Criterion Sunday 353: Sólo con tu pareja (1991)

As a debut feature film, this certainly suggests some of the talent that Alfonso Cuarón (and cinematographer Emmanuel Lubezki) would go on to show, with its rich imagery and canny editing. It feels like there’s a clear debt owed here to Almodóvar, not just in the look of the piece, but also the fact that it’s a darkly comic sex farce, the kind of thing the Spanish director had rather attained a reputation for by this time. The central character, Tomás Tomás (Daniel Gimémez Cacho), is a playboy with a string of girlfriends, and is almost introduced shimmying along an outdoor balcony between two of them, whom he has in separate apartments, one that of his doctor friend and neighbour Mateo Mateos (Luis de Icaza). And already you are probably getting an idea of the comedic use of names, too. Naturally a lot of this stuff is played for broad comedy, and it does get rather too broad at times (all the classic tropes, mostly involving him naked in the wrong place at the wrong time). It then gets a bit darker and closer to the wire when Tomás’s misdiagnosis of AIDS is brought into the plot, but to be fair I found the stereotyping of Japanese businessmen with their constantly flashing cameras to be the detail which has aged most badly. Still, there’s a lot of energy in the film and a stylishness which commends it.


  • The primary extra is two short films, one each by Alfonso and his brother Carlos. Alfonso’s is his 1983 student short film Cuarteto para el fin del tiempo (Quartet for the End of Time, 1983), a grainy black-and-white film that only hints at his later work really (the palette and the domestic setting recall Roma, but the expressive fluidity and richness of that film is clearly not yet established in his work).
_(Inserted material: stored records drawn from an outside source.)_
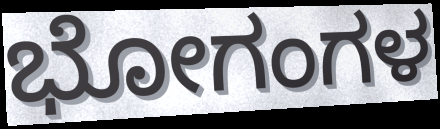
ಭೋಗಂಗಳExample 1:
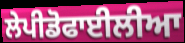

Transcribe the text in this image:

ਲੇਪੀਡੋਫਾਈਲੀਆ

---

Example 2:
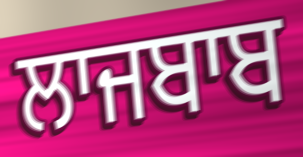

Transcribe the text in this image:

ਲਾਜਬਾਬ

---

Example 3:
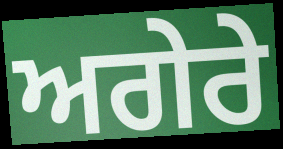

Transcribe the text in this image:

ਅਗੇਰੇ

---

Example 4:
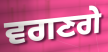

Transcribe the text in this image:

ਵਗਣਗੇ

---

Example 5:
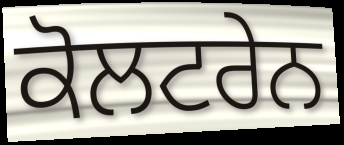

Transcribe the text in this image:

ਕੋਲਟਰੇਨ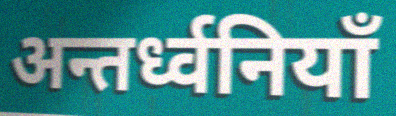
अन्तर्ध्वनियाँ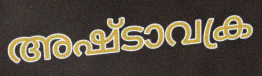
അഷ്ടാവക്ര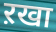
ऱखाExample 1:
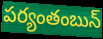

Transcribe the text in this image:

పర్యంతంబున్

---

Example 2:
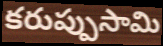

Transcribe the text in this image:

కరుప్పుసామి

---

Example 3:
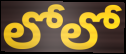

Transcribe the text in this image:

లోలో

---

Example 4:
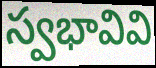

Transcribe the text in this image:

స్వభావివి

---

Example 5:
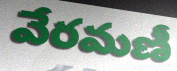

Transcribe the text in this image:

It’s about a depressed guy, a musician, padding around his apartment and coming apart at the seams, and that’s the feeling it conveys over its 23 minute or so running time. His brother Carlos’s short is one made after their success with Y tu mamá también a decade later, called Noche de bodas (Wedding Night, 2002) and also a sex comedy, though at a miniature level. It’s the classic short in many ways: a simple witty idea executed swiftly. It has the look of a glossy advert, but then the pivot comes and it’s cute, and that’s pretty much it.

FILM REVIEW: Criterion Collection
Director Alfonso Cuarón; Writers Carlos Cuarón and Alfonso Cuarón; Cinematographer Emmanuel Lubezki; Starring Daniel Giménez Cacho, Claudia Ramírez, Luis de Icaza; Length 124 minutes.

Seen at home (DVD), London, Tuesday 4 August 2020.